If this type of inserted chips are being used then they aren’t of the size and type described and they’ll be hidden in plain sight looking like normal chips, probably with government orders which force companies not to talk about them.

That might be possible from the NSA if (and only if) the government force companies to insert these devices, that doesn’t apply to China which is why I don’t believe the Chinese could do this.

That is in a way why Huawai have been banned from various government contracts in Australia because the government are concerned that the Chinese government have either inserted these chips or software to do a similar things.

But again it requires government support, China can’t do that with Apple or with Google.

But the NSA could silence Apple et al if they were “attacked” in the name of national security… (I’m guessing )

True but that doesn’t get around the ‘grain of rice’ size issue.

If there had been claims that existing chips had been replaced with compromised ones in servers, chips of same size packaging then maybe… but ‘grain of rice’.

To me that aspect sounded pretty odd as well - if nothing else - how would something like that be interfaced with the board after its manufacture? Unless it was actually added during the manufacture stage.

The story was that the vendor had no knowledge. The NSA was intercepting the delivery chain between vendor and distributor or customer. I have an interesting experience where I noticed something odd the day after the story broke. Not sure I should talk too much about it though.

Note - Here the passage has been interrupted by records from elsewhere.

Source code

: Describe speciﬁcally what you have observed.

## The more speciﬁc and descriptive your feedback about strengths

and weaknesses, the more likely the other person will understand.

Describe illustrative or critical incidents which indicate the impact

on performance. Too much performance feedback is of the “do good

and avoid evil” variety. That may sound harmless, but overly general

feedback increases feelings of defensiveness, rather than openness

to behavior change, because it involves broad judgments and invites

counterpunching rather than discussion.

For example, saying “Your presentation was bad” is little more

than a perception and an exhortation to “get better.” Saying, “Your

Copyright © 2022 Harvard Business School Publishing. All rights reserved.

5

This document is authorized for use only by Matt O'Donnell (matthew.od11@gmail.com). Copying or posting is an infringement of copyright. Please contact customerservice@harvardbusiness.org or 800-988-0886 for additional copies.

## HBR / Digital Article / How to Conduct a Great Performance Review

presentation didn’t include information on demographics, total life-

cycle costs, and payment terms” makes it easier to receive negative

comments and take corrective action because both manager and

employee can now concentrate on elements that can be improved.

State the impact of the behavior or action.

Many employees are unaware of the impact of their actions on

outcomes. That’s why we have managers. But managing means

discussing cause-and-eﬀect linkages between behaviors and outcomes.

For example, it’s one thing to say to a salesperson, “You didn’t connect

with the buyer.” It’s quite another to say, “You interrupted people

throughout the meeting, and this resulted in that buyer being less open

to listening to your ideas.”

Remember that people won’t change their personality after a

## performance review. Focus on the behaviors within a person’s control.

Why not? It’s not as if the [redacted] are monitoring this website, or [redacted] even give a [redacted] about what anyone here might [redacted].

Oh well, why not?

I’d read the article about the NSA redirecting delivery trucks and implanting servers, either one evening or early one morning.

We’d received two servers from a well known networking company who had started selling servers. First one installed and run up, all good. The second one reported different CPU types, more RAM and less HDD space than expected. Scratching my head, I checked the box the server came in and all the stickers on the outside had the correct serial numbers and specs as expected. The physical box had a different serial number.

When talking to our vendor, they got quite refused as to how the wrong server could end up in the wrong box. They were quite shocked when I sent them links to the article. They agreed to an RMA.

I’ve always wondered if this had been just a weird coincidence, or I got an implanted server and some despot got a clean one.